Di postingan itu juga saya bilang kalau tulisannya belum selesai. Masih butuh dukungan data biar ciamik dan tau alasan knalpot Ducati enggak bikin orang di belakangnya merana.

Tapi ternyata, studi literatur saja enggak cukup😦

*****

Beberapa poin yang saya coba telusuri buat tau tentang knalpot tentu saja mekanisme kerja knalpot; sistem aerodinamika buangan knalpot; sampai industri knalpot di Purbalingga.

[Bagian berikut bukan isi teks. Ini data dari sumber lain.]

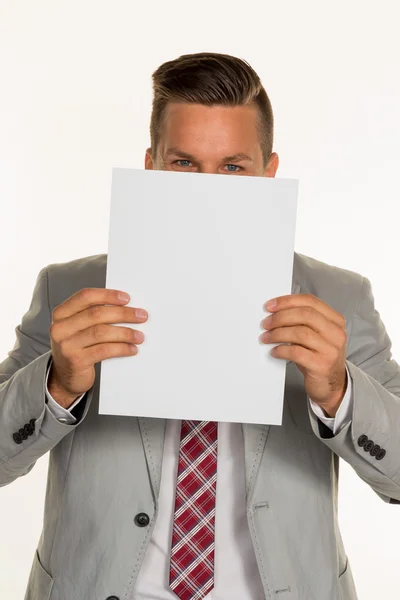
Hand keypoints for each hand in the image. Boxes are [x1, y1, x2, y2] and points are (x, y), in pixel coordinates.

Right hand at [48, 288, 147, 407]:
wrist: (65, 377)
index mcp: (61, 313)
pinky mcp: (77, 361)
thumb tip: (127, 307)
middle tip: (141, 316)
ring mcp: (67, 345)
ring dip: (125, 333)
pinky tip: (131, 349)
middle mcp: (60, 328)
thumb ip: (92, 315)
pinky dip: (121, 348)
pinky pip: (104, 350)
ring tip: (139, 336)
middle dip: (123, 314)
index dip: (107, 295)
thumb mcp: (77, 328)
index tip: (127, 298)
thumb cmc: (77, 347)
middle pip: (96, 314)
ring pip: (101, 332)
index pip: (85, 297)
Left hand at [260, 294, 346, 415]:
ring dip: (278, 334)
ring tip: (266, 338)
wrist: (331, 385)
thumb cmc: (318, 357)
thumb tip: (274, 312)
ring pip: (301, 333)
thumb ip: (302, 321)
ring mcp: (331, 350)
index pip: (311, 301)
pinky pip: (297, 352)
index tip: (270, 305)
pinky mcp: (322, 366)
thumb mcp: (316, 335)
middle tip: (265, 323)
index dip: (287, 301)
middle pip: (306, 315)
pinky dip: (282, 350)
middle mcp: (336, 333)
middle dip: (281, 317)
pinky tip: (274, 351)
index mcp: (335, 321)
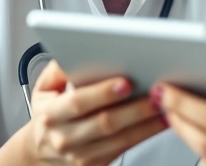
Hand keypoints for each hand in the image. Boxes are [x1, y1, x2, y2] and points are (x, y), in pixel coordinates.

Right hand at [10, 60, 166, 164]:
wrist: (40, 153)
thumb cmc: (49, 114)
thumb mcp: (44, 89)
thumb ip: (57, 69)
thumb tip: (74, 51)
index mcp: (51, 114)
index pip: (78, 103)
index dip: (102, 93)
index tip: (125, 82)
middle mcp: (65, 138)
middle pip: (105, 123)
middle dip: (134, 108)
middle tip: (155, 93)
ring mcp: (82, 155)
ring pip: (120, 139)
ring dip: (146, 122)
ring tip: (164, 105)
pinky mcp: (97, 165)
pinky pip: (126, 148)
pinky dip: (146, 133)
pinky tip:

Untuk mekanisme kerja knalpot lumayan gampang carinya. Sistem aerodinamika knalpot, agak sulit. Kendalanya di beberapa poin seperti gas buangan yang tidak boleh menghambat laju motor, apa yang menyebabkan laju buangannya enggak bikin sakit, etc, belum saya pahami secara baik. Maklum, saya enggak dapat mata kuliah aerodinamika😛

Nah, yang pualing sulit adalah yang terakhir: industri knalpot di Purbalingga.

Okelah di internet ada banyak artikel dari situs berita. Tapi datanya enggak bikin saya puas. Contohnya salah satu artikel bilang bahwa pabrikan mobil Mercedes Benz sempat minta suplai knalpot dari Purbalingga. Sontak saya kaget, masa iya, sih? Soalnya knalpot yang dibuat di Purbalingga masih buatan tangan dan (katanya) secara teknologi belum maju-maju amat. Belum lagi ongkos pengapalan dari Indonesia ke luar negeri (enggak disebutkan ke mana knalpot itu dikapalkan) bakalan tinggi.

Nah, yang begini-begini kalau belum klarifikasi sendiri rasanya enggak puas. Rasanya penasaran juga, gimana sih industri knalpot di sana?

Muncullah satu poin penting: pembuktian empiris dengan datang ke lapangan itu perlu! Selain menambah keyakinan akan data yang diperoleh, bisa menambah pengalaman juga, kan.

Soalnya jujur aja menurut saya masih sedikit sekali tulisan tentang sesuatu hal di Indonesia yang belum mendalam. Contohnya ya si knalpot ini misalnya. Saya belum pernah mendapatkan artikel yang membahas secara mendalam bentuk industri di sana seperti apa, bagaimana mekanisme kerjanya, dan seterusnya.

Sebenarnya yang diperlukan bukan satu tulisan yang mahalengkap. Tetapi lebih baik terdiri dari banyak tulisan, dengan variasi sudut pandang yang diangkat. Yang seperti ini lebih menarik! Soalnya, misalnya dari ratusan ribu blogger di Indonesia, 1000 blogger aja membuat tulisan tentang knalpot Purbalingga, dengan berbagai fokus yang berbeda. Seluruh tulisan tersebut pasti akan membawa insight yang berbeda.

*****

Intinya, sekali-sekali, bahkan seringkali, datang langsung ke lapangan lebih baik ketimbang nungguin data literatur yang enggak kunjung lengkap. Enggak heran kalau Jokowi suka blusukan ke lapangan, ya.